Texto proporcionado:
:::::

Entre tanta pretensión de epatar uno se cansa, y llega agotado al supuesto clímax final. La sensación es que todo se podía haber contado más rápido y mejor. La película sufre de constantes elipsis forzadas que uno no sabe si están buscadas para aparentar cierta complejidad narrativa o simplemente está mal contado. El problema es que los personajes saltan de un lugar a otro y pasan de actuar de una forma a la contraria. Eso sí, con mucha explosión, mucho desierto, mucho Hans Zimmer, mucho Timothée Chalamet con cara de mustio y mucha Zendaya con cara de enfadada.
En Dune: parte dos todo aparenta ser profundo, pero para demostrarlo se tiene que enunciar. Se dice en alto. Hay un momento en el que Paul Atreides mira al anillo que le dejó su padre. Un gesto suficiente para que entendamos lo que piensa en ese momento, pero Villeneuve, al guion junto a Jon Spaihts, cree que es mejor que el personaje lo diga, porque todo el mundo sabe que cuando uno está solo en un desierto perdido en los confines del universo le da por hablar en alto con el fantasma de su padre.

:::::

Información:

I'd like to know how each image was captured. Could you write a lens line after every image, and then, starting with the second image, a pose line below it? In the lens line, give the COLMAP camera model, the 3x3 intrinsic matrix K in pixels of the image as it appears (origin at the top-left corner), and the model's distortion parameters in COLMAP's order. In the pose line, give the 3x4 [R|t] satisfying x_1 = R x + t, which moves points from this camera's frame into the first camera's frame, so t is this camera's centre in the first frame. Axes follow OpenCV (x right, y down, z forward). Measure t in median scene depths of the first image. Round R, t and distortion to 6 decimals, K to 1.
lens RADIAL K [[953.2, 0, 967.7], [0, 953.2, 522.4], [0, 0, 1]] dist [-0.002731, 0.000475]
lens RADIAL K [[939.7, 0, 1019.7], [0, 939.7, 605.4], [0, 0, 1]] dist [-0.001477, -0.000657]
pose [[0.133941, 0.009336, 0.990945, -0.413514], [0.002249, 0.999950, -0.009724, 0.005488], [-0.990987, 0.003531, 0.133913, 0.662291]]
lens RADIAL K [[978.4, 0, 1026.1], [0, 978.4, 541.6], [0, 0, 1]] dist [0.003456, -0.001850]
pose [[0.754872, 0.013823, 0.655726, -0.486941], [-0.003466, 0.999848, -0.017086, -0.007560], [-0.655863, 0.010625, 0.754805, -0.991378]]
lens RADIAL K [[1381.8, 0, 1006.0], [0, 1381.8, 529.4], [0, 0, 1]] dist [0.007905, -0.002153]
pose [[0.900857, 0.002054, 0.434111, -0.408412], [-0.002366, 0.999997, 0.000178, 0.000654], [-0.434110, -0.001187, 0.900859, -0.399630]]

:::::

Tarea 1: Según la crítica de Dune: parte dos, ¿con quién escribió Villeneuve el guion?
Tarea 2: Prolonga la crítica de Dune: parte dos a partir de su última frase.
El material es independiente de la crítica de Dune: parte dos.

Resultado 1: Con Jon Spaihts.

Resultado 2:
Hay una escena en la que queda en evidencia esa autoconsciencia de la película y es en la presentación del personaje de Austin Butler, que recurre a un blanco y negro justificado de forma torticera, porque el blanco y negro es más autoral que los ocres del desierto. Butler, por cierto, es el que mejor parado sale del reparto principal junto a Rebecca Ferguson y un Javier Bardem que es el único que parece divertirse de todo el reparto. A Dune le falta humor, le falta ligereza. Precisamente lo que aporta Bardem.
Los cacareados fichajes, menos el de Butler, se quedan en casi cameos, incluido el de una Florence Pugh a la que se usa para colar una voz en off que aparece y desaparece según el antojo de los guionistas, y el de Lea Seydoux, reducido a una escena a pesar de tener tres horas de metraje para darle algo más de desarrollo. También está la aparición sorpresa (ya no tanto porque se desveló en la primera alfombra roja y se ha contado en todos los medios) de Anya Taylor-Joy en un personaje que aquí aparece como otra voz en off, en esta ocasión la de un feto (sí, un feto que el espectador ve y que habla como si fuera una influencer de Instagram haciendo de poeta) y en persona un flash forward que anuncia una inminente tercera parte.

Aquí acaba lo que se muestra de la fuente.